The creative elements in a direct mail piece will greatly impact its success. Your copy and design must work together to pique the recipients’ interest, make the offer clear, and nudge potential customers into action. Below are basic guidelines for effective direct mail copywriting.
Aim for the Target
When it comes to enticing a prospect to try your product, you must start by targeting the right consumers. I frequently receive catalogues for children’s clothes, furniture, and toys, but I have no children. The catalogues go straight into the recycle bin. I suspect you have had an experience like this as well. To increase response and your return on investment, edit your mailing lists to reach people who are most likely to benefit from your offer. It doesn’t matter how cleverly crafted your copy is if the recipient has no use for the product.
Create a Need
Even with a carefully edited mailing list, potential customers may not see the benefit of your product without guidance from you. For convincing copy, keep in mind legendary ad man David Ogilvy’s advice, “think about what keeps your customers up at night.” Empathize with them. Show them you understand their problems. Ask relevant questions to get their minds churning. Then tell them how your product is the solution.
Befriend Your Customer
As with all marketing copy, your primary goal is to show the recipient that your product is meant for him or her. There are several simple techniques you can use in your direct mail piece to do this:
- Think of the recipient as your friend. Use “you” and “your” in the copy as if you were speaking to someone you know personally.
- Use variable data printing to insert the recipients name in the mail piece multiple times.

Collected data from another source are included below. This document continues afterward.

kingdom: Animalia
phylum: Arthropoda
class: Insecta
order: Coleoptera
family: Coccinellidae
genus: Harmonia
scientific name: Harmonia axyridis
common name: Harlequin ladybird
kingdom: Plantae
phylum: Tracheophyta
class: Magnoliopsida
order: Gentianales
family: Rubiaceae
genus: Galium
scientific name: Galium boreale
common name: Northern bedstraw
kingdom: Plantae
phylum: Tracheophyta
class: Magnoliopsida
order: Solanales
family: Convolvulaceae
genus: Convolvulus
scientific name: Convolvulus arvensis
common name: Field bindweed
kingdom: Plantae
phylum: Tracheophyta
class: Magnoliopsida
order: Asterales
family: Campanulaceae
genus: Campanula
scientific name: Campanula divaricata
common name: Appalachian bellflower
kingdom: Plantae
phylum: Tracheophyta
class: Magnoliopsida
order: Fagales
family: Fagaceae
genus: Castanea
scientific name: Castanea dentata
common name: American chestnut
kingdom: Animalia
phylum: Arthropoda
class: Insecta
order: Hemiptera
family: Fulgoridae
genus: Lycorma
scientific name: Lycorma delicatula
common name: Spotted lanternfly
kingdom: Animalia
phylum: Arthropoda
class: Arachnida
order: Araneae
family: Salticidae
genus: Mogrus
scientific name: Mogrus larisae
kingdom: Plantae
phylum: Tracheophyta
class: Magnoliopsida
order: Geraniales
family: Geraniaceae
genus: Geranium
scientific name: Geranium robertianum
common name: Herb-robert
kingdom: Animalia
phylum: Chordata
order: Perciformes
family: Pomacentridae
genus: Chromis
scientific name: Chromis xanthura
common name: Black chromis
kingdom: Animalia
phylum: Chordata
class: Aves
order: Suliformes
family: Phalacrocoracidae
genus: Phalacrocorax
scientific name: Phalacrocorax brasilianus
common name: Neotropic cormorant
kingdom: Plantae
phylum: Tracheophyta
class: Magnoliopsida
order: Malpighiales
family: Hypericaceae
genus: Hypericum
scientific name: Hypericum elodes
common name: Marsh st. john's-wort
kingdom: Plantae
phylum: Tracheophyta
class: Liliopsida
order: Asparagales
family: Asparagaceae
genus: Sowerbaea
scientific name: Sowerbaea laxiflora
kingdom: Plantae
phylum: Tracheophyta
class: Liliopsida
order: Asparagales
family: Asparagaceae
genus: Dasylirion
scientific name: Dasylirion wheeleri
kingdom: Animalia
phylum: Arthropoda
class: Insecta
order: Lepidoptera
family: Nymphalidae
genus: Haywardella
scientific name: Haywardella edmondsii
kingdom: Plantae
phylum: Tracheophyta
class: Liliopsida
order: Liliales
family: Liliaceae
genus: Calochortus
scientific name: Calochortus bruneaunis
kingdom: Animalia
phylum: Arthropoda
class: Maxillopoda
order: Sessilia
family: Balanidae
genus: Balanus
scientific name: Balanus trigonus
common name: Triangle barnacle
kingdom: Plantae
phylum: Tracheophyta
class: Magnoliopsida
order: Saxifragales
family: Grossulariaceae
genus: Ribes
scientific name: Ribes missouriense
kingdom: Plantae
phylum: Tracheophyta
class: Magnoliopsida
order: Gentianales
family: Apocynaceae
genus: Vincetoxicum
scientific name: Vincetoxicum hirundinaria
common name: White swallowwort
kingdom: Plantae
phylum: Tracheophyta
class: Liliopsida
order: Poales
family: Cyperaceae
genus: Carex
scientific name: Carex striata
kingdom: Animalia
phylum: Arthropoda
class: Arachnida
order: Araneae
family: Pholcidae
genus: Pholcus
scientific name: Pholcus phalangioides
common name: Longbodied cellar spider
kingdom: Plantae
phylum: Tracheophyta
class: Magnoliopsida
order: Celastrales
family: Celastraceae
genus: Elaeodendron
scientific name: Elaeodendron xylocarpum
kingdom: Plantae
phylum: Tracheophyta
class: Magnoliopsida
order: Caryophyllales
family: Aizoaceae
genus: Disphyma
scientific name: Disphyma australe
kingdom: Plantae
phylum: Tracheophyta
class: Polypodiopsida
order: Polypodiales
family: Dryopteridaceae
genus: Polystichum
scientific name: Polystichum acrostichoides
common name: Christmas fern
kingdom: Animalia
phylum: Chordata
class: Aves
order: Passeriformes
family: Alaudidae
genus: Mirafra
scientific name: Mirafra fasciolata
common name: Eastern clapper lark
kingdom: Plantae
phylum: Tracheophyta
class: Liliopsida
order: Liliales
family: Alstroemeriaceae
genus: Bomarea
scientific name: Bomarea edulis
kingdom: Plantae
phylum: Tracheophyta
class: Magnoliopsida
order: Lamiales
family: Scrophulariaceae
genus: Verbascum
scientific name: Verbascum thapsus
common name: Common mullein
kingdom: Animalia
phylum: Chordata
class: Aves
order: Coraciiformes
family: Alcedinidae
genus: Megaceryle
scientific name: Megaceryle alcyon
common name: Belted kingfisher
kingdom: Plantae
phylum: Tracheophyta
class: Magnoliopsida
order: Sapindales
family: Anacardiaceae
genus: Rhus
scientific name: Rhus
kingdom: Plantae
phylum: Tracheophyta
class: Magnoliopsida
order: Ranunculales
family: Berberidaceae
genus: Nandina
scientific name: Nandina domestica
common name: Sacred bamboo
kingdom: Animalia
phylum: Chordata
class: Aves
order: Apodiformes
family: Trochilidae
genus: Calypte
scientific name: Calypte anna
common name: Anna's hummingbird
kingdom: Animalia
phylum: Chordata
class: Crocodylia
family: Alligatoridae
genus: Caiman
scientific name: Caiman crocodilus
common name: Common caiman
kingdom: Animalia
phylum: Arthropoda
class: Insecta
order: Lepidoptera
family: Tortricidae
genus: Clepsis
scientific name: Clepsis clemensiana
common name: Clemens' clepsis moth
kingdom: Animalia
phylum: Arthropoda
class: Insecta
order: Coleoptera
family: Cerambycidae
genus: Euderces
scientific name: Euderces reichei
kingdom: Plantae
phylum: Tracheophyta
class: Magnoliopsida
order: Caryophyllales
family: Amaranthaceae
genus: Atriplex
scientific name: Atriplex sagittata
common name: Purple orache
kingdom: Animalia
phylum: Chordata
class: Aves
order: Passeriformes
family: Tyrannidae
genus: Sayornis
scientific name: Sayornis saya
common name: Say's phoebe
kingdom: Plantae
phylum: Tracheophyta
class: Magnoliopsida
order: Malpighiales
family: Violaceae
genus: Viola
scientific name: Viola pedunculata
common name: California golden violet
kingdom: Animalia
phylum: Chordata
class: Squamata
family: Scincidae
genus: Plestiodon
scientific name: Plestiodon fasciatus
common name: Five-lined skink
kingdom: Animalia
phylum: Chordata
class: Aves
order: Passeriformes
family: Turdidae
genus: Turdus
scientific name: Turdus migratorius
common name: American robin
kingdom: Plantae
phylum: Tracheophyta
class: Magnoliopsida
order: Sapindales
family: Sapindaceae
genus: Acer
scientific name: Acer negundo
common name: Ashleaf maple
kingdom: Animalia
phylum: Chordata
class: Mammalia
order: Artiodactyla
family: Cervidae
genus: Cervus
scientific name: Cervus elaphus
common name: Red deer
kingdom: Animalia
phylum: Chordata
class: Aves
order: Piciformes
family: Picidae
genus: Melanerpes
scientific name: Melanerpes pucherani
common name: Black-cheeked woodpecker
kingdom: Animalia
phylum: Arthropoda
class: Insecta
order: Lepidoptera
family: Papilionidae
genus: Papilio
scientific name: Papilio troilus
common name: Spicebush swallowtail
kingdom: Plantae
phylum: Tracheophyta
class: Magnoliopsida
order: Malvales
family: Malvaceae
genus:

- Use Personalized URLs (PURLs). These allow you to include your recipient’s name in the response URL on your direct mail piece. The PURL will take the recipient to a customized web page, which again includes his or her name in the copy. What better way to show your prospects that your offer is specifically meant for them?
Offer Something Money Can’t Buy
Alan Rosenspan, president of direct marketing creative and consulting firm Rosenspan & Associates, recommends enticing customers with an offer that is available only through you. You could offer something inexpensive, such as a clever promotional product or a how-to guide created by your in-house experts. If you have the resources, something costly and highly desirable, like a chance to win a round of golf with a professional golfer, will generate interest. Whatever the offer, make sure it has a clear connection to your business and strengthens your brand.
Set a Deadline
This tried and true marketing technique gives your recipient a reason to act now. Most of us have busy lives, and it’s easy to forget items that aren’t a top priority. If you’ve successfully conveyed your product benefit, the prospect needs a reason to respond before life gets in the way.
Clearly State the Offer and the Call to Action
Don’t make your customers search for the offer. Reference it at the beginning and restate it several times in your copy. Most people won’t read your letter or postcard word for word, and you want to make sure they see the offer and know how to get it.
Test Your Copy
Every business and consumer is different. To understand what elicits the highest number of profitable responses, try testing different versions of the same mail piece. Try approaching the problem your product solves from several angles, and try different wording for your offer and call to action. Track the correlation between wording and actual purchases. The copy that generates the highest number of inquiries may not be the copy that generates the largest profits. It’s worth the effort to test your campaigns. Knowing what works with your customers will help you improve success rates in the future.